Alla fine del secolo scorso lo scienziato inglese Terence Taylor sostenne che una trentina di chilogrammi di spore di antrace lanciate sopra un centro urbano avrebbero potuto produrre più vittime di un’arma nucleare della stessa potenza di quella di Hiroshima. La guerra batteriologica ancora oggi costituisce un incubo forse peggiore della stessa guerra chimica, a cominciare dal fatto che nuovi laboratori – più piccoli delle fabbriche di armi chimiche – si possono occultare con più facilità in mezzo a strutture sanitarie o di ricerca. L’antrace, il botulino, la peste, il vaiolo, la tularemia (infezione delle vie respiratorie) o altre febbri possono essere contrastate con adeguate terapie o con un vaccino specifico, ma già più di una decina di anni orsono erano comparsi altri potenziali agenti quali “escherichia coli 0157:H7” (che infetta le carni destinate all’alimentazione umana) o “hantavirus” (che provoca emorragie), tutti da tenere sotto stretta osservazione dalla comunità scientifica, come anche “legionella pneumophila” che, sebbene comparsa nel 1976, presenta aspetti ancora non chiariti.
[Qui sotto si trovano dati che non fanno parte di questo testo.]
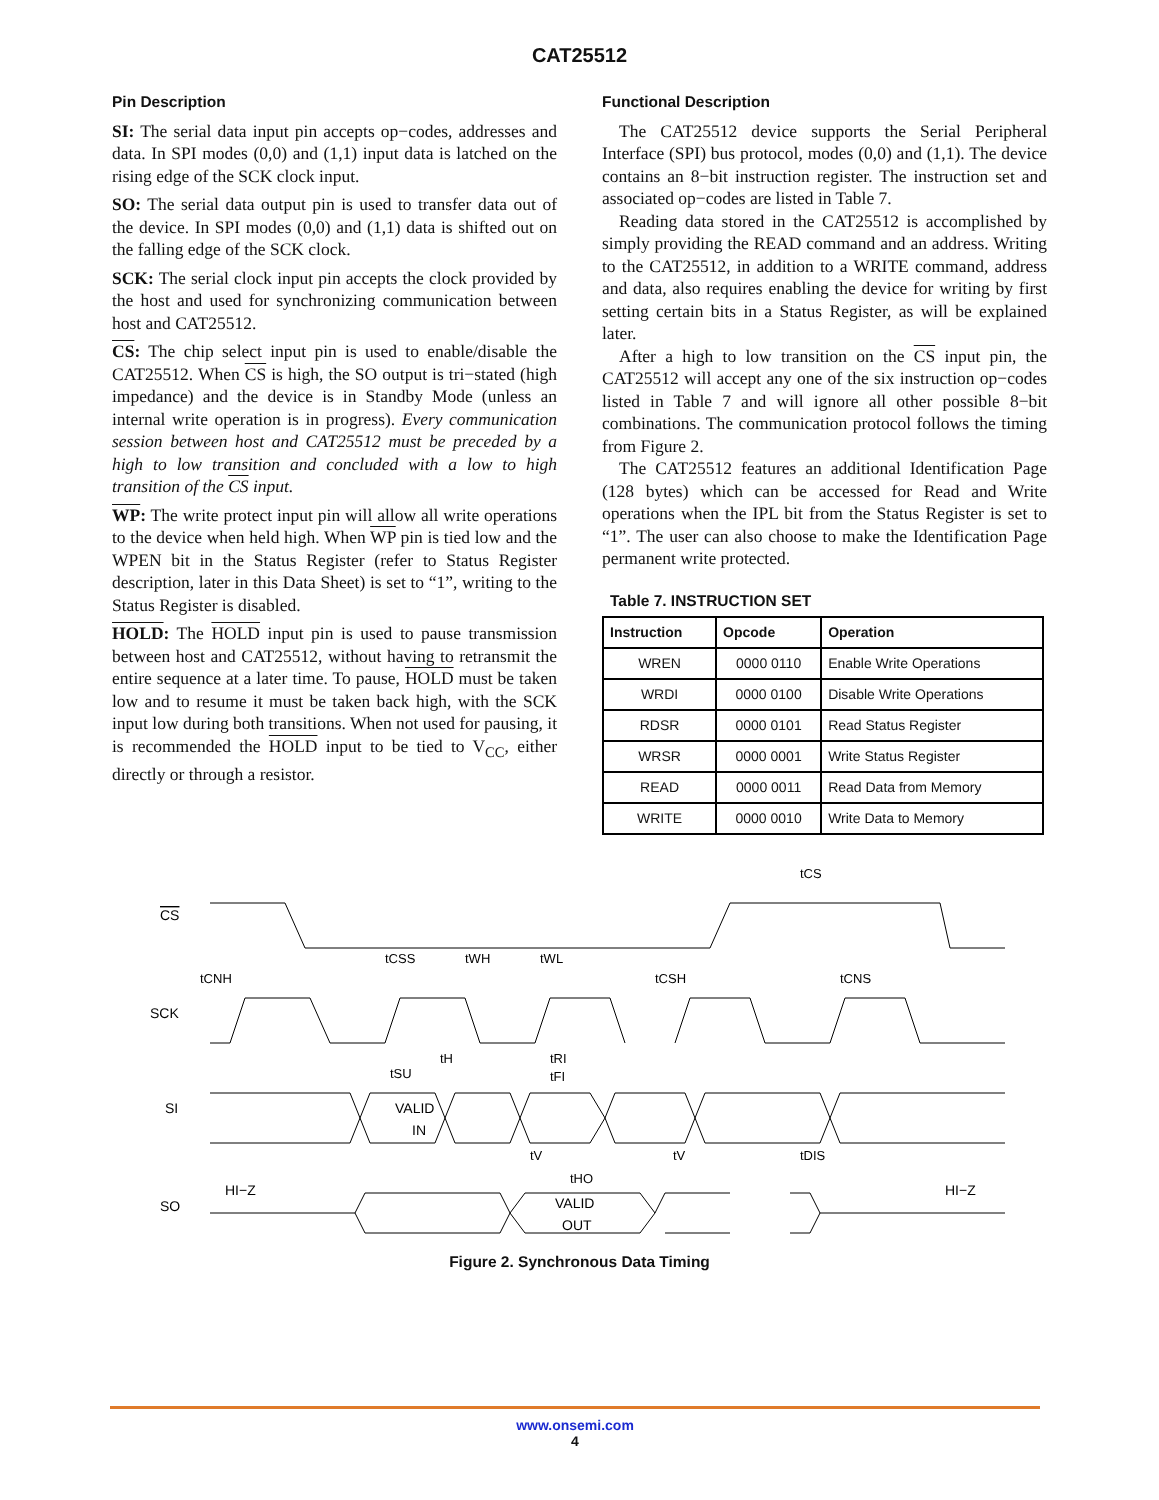CAT25512
Pin Description
SI: The serial data input pin accepts op−codes, addresses and data. In SPI modes (0,0) and (1,1) input data is latched on the rising edge of the SCK clock input.
SO: The serial data output pin is used to transfer data out of the device. In SPI modes (0,0) and (1,1) data is shifted out on the falling edge of the SCK clock.
SCK: The serial clock input pin accepts the clock provided by the host and used for synchronizing communication between host and CAT25512.
CS: The chip select input pin is used to enable/disable the CAT25512. When CS is high, the SO output is tri−stated (high impedance) and the device is in Standby Mode (unless an internal write operation is in progress). Every communication session between host and CAT25512 must be preceded by a high to low transition and concluded with a low to high transition of the CS input.
WP: The write protect input pin will allow all write operations to the device when held high. When WP pin is tied low and the WPEN bit in the Status Register (refer to Status Register description, later in this Data Sheet) is set to “1”, writing to the Status Register is disabled.
HOLD: The HOLD input pin is used to pause transmission between host and CAT25512, without having to retransmit the entire sequence at a later time. To pause, HOLD must be taken low and to resume it must be taken back high, with the SCK input low during both transitions. When not used for pausing, it is recommended the HOLD input to be tied to V<sub>CC</sub>, either directly or through a resistor.
Functional Description
The CAT25512 device supports the Serial Peripheral Interface (SPI) bus protocol, modes (0,0) and (1,1). The device contains an 8−bit instruction register. The instruction set and associated op−codes are listed in Table 7.
Reading data stored in the CAT25512 is accomplished by simply providing the READ command and an address. Writing to the CAT25512, in addition to a WRITE command, address and data, also requires enabling the device for writing by first setting certain bits in a Status Register, as will be explained later.
After a high to low transition on the CS input pin, the CAT25512 will accept any one of the six instruction op−codes listed in Table 7 and will ignore all other possible 8−bit combinations. The communication protocol follows the timing from Figure 2.
The CAT25512 features an additional Identification Page (128 bytes) which can be accessed for Read and Write operations when the IPL bit from the Status Register is set to “1”. The user can also choose to make the Identification Page permanent write protected.
Table 7. INSTRUCTION SET
| Instruction | Opcode | Operation |
| --- | --- | --- |
| WREN | 0000 0110 | Enable Write Operations |
| WRDI | 0000 0100 | Disable Write Operations |
| RDSR | 0000 0101 | Read Status Register |
| WRSR | 0000 0001 | Write Status Register |
| READ | 0000 0011 | Read Data from Memory |
| WRITE | 0000 0010 | Write Data to Memory |
CS
SCK
SI
SO
HI−Z
HI−Z
VALID
IN
VALID
OUT
tCS
tCNH
tCSS
tWH
tWL
tCSH
tCNS
tSU
tH
tRI
tFI
tV
tV
tDIS
tHO
Figure 2. Synchronous Data Timing
www.onsemi.com
4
L’altro grande problema infine, in caso di guerra batteriologica,  resta ancora quello delle contromisure e del loro impatto sulla popolazione.

Resta il fatto -detto forte e chiaro- che il coronavirus attuale, mutazione del già noto virus della Sars, NON È ARMA BATTERIOLOGICA sfuggita da qualche arsenale segreto, e chi solo lo ipotizza è un irresponsabile creatore di panico.